Monday, June 27, 2016

Brexit Makes Waves Along the Straits of Gibraltar

 Strait of Gibraltar map

A U.K. vote to leave the European Union this week could intensify price competition over bunker fuels in the Mediterranean, as two key ports in the region vie for dominance.

A vote for the U.K. to leave the EU would mean Gibraltar, its port and physical border, would also exit. For ship owners operating in the Mediterranean, a U.K.-Gibraltar "Brexit" would increase the number of administrative steps they would face, should their vessels wish to stop at other European ports after anchoring at Gibraltar, industry sources said. This could favor bunkering at Algeciras, a source at Spain's governmental port authority told OPIS.

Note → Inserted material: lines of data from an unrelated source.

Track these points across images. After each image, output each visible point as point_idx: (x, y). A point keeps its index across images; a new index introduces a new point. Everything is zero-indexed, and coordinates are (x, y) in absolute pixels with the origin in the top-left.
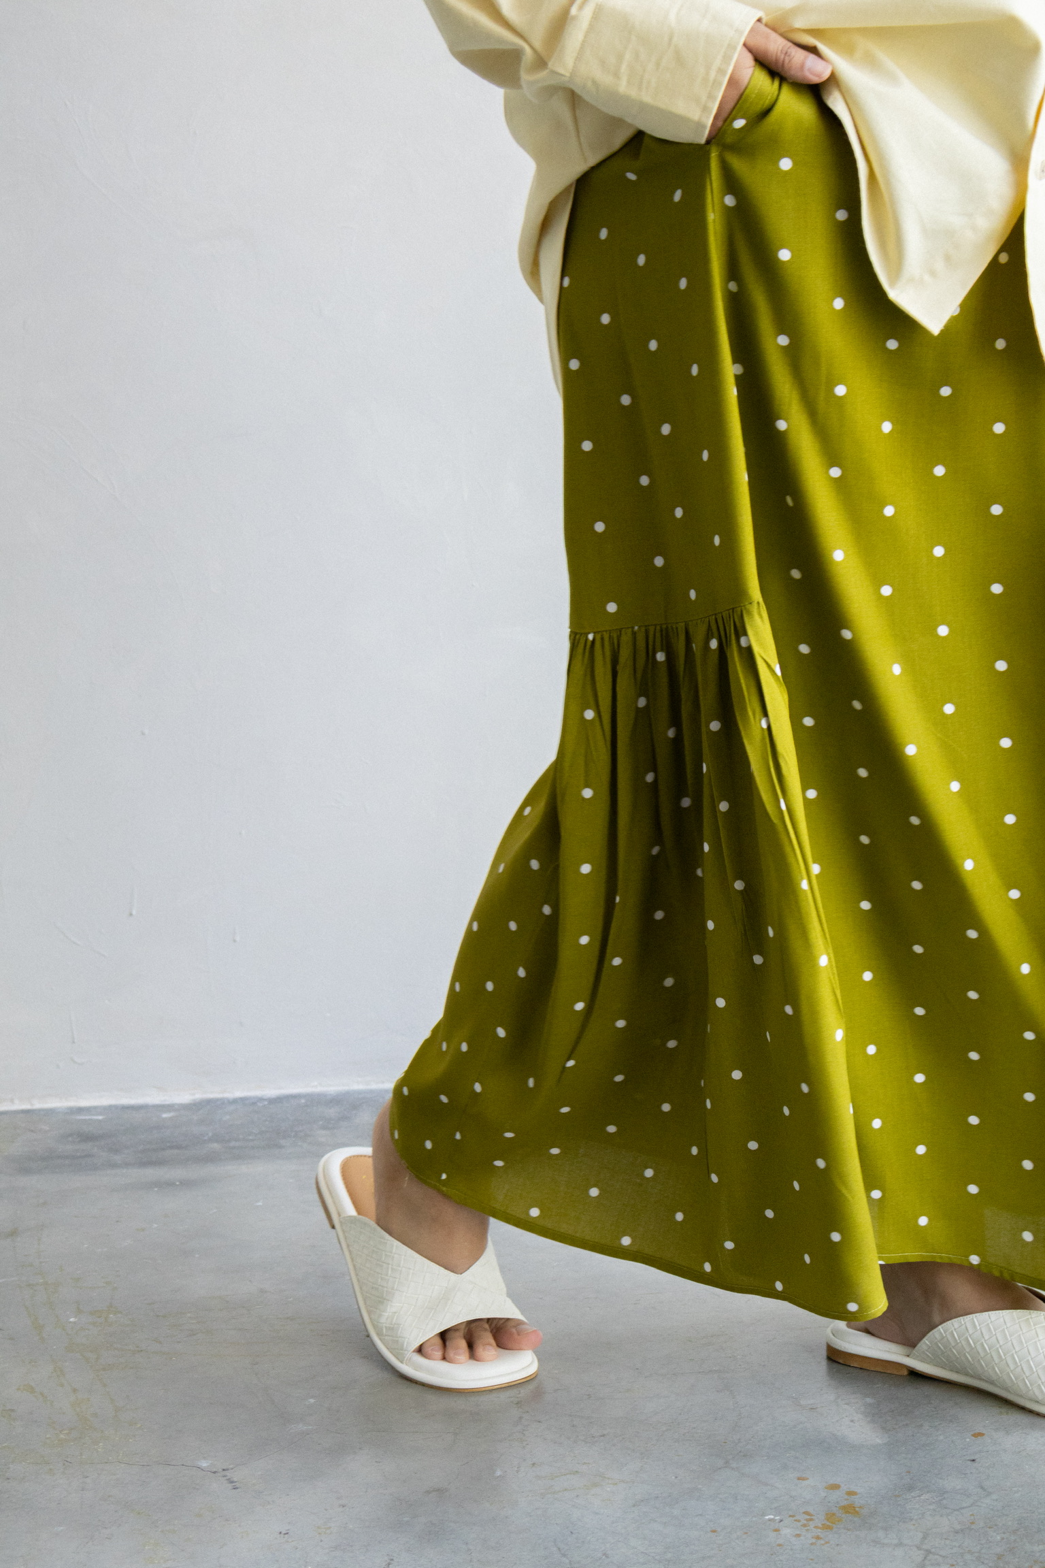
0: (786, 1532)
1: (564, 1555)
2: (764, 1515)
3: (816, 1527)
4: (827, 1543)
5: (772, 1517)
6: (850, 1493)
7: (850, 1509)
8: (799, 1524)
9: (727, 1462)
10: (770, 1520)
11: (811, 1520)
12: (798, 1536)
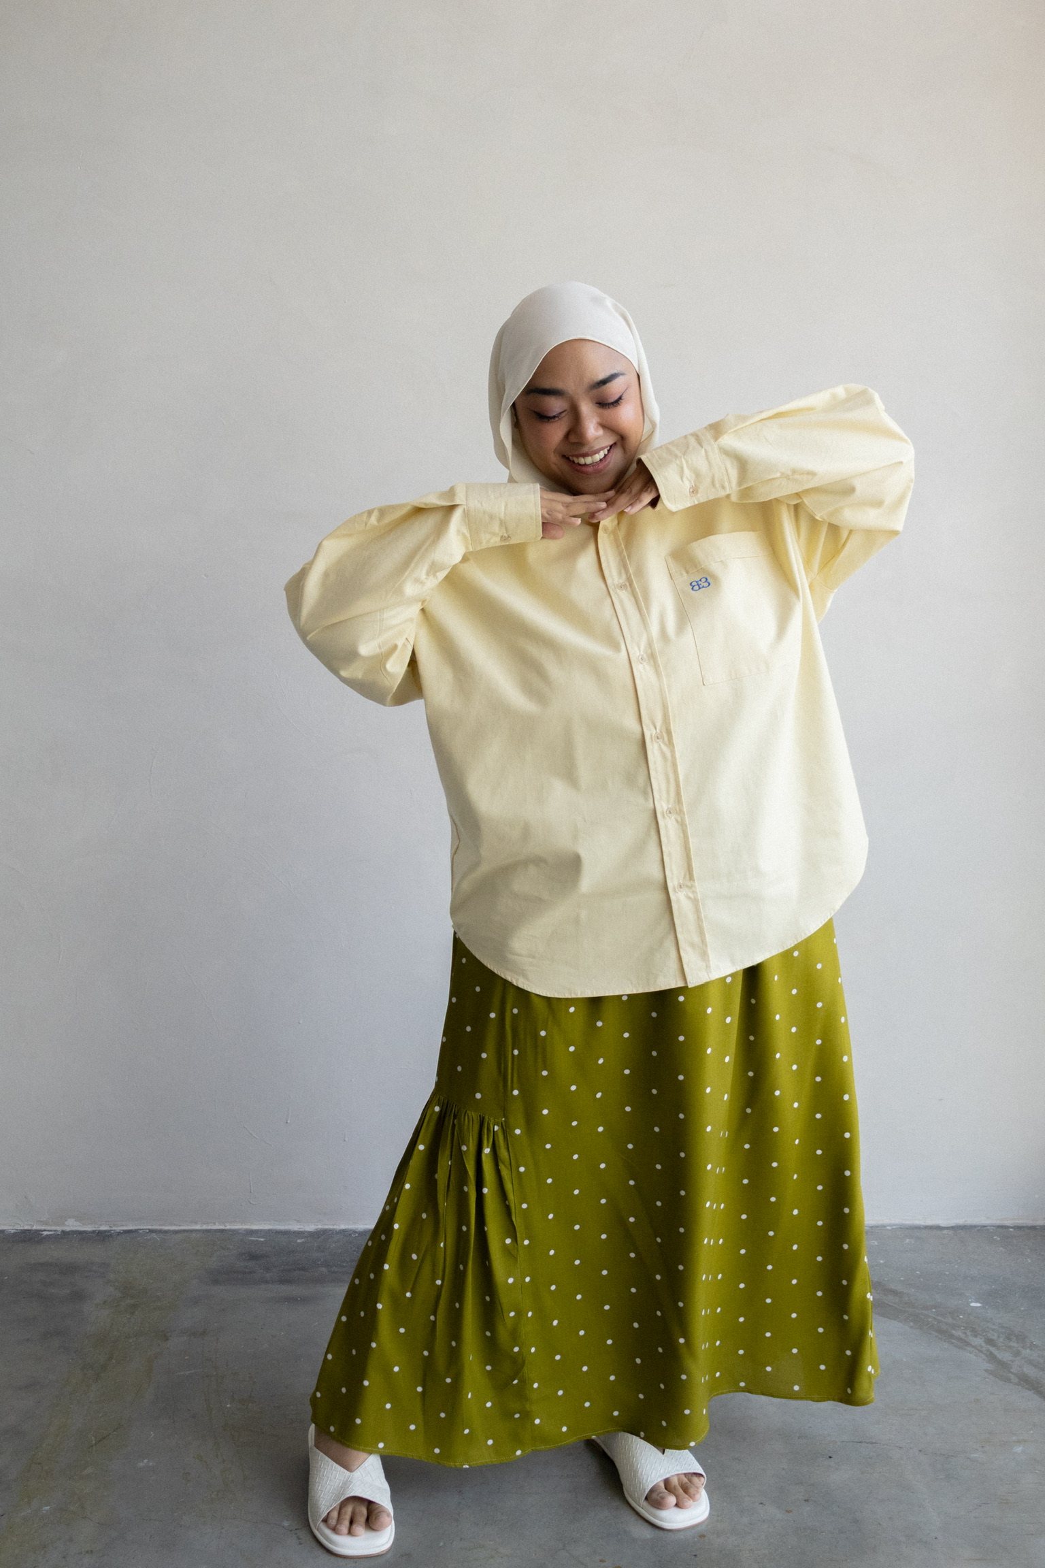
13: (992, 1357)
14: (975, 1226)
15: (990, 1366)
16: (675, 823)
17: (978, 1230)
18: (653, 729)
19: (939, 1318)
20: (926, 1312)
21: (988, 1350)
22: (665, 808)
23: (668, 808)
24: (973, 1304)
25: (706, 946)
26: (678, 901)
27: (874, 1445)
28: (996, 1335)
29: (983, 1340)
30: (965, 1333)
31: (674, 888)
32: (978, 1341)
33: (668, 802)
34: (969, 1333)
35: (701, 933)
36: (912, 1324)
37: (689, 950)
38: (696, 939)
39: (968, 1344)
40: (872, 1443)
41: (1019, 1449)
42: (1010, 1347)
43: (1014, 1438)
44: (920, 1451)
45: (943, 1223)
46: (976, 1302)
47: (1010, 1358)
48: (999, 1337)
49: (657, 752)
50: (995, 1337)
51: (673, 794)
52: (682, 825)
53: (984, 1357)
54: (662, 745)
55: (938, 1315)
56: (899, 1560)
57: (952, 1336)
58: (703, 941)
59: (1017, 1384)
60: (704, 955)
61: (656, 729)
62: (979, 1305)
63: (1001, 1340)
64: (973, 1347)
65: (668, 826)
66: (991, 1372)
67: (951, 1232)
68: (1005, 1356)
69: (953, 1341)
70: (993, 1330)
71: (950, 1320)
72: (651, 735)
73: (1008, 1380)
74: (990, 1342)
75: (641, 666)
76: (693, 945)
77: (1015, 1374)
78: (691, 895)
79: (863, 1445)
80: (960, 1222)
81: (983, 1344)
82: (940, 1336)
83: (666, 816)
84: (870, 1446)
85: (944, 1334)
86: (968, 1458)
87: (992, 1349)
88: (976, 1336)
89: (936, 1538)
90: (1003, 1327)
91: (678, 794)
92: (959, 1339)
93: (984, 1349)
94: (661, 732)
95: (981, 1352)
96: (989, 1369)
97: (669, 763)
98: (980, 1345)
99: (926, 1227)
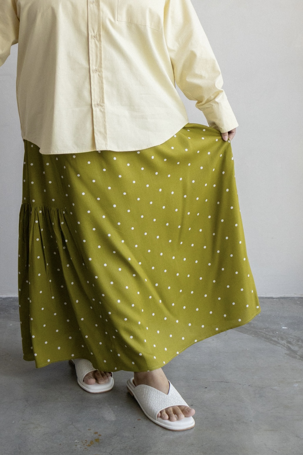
0: (79, 446)
1: (19, 449)
2: (75, 440)
3: (87, 445)
4: (87, 450)
5: (77, 441)
6: (100, 435)
7: (97, 440)
8: (82, 444)
9: (72, 423)
10: (76, 442)
11: (86, 443)
12: (81, 447)
13: (289, 349)
14: (289, 298)
15: (288, 352)
16: (97, 76)
17: (290, 299)
18: (93, 33)
19: (267, 333)
20: (261, 331)
21: (287, 346)
22: (94, 68)
23: (95, 69)
24: (283, 328)
25: (106, 134)
26: (96, 111)
27: (227, 383)
28: (292, 340)
29: (286, 341)
30: (278, 339)
31: (95, 105)
32: (284, 342)
33: (96, 66)
34: (280, 339)
35: (105, 128)
36: (253, 335)
37: (98, 134)
38: (102, 130)
39: (279, 343)
40: (227, 382)
41: (296, 385)
42: (298, 344)
43: (295, 381)
44: (249, 386)
45: (274, 296)
46: (285, 327)
47: (298, 349)
48: (293, 340)
49: (93, 43)
50: (292, 341)
51: (98, 63)
52: (100, 77)
53: (285, 349)
54: (96, 40)
55: (266, 332)
56: (232, 430)
57: (272, 340)
58: (105, 132)
59: (299, 359)
60: (105, 138)
61: (94, 33)
62: (286, 328)
63: (294, 342)
64: (281, 344)
65: (95, 77)
66: (288, 355)
67: (278, 300)
68: (296, 348)
69: (272, 342)
70: (291, 338)
71: (272, 334)
72: (92, 35)
73: (295, 358)
74: (289, 342)
75: (92, 5)
76: (100, 132)
77: (299, 355)
78: (102, 110)
79: (222, 383)
80: (282, 296)
81: (286, 343)
82: (266, 340)
83: (94, 72)
84: (226, 383)
85: (268, 339)
86: (272, 389)
87: (289, 345)
88: (283, 340)
89: (251, 421)
90: (296, 337)
91: (101, 63)
92: (275, 341)
93: (286, 345)
94: (96, 35)
95: (284, 346)
96: (287, 353)
97: (98, 49)
98: (284, 344)
99: (266, 298)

"It could boost [price] competition between Gibraltar and Spain over bunker fuels," one London-based shipbroker told OPIS.

Gibraltar, whose bunker operators include Cepsa, Vemaoil and Aegean Bunkering, could move to lower prices in order to continue to attract tankers into its port. Bunker fuels administered at the port currently enjoy a tax-free status within the EU.

The port of Algeciras, already something of a hub with respect to the storage and transit of oil products and bunkering, is poised to seize new customs should shipowners opt to avoid the port of Gibraltar. Last year, Algeciras administered some 3.2 million tons of bunker fuels. Some 8,600 vessels have stopped at the port to refuel so far this year.

"It's a hot question these days," Agustin Silva, managing director of the Vopak Algeciras storage terminal, which specializes in bunker fuels, told OPIS in an email last week. "At Vopak Algeciras we don't see as a threat the Brexit. Today, Algeciras and Gibraltar compete with already different customs and excise regimes.

Gibraltar today is not part of the Common Customs Territory ... as Vopak we have the maximum respect for the political decisions of the countries we operate in."

"If prices at Gibraltar do go up, people will switch to somewhere else [for bunkering]," the shipbroker said. "There are plenty of options. But Gibraltar is such a brilliant place for vessels to stop. Strategically, it's convenient and incredibly safe, I don't think that for a couple of hours in extra paperwork ship owners will stop using it," he added.

The impact of the Brexit on the bunkering activities of Algeciras and Gibraltar "remains to be seen," a spokeswoman for the Algeciras port authority told OPIS.

The Gibraltar port authority did not respond to requests to comment by presstime.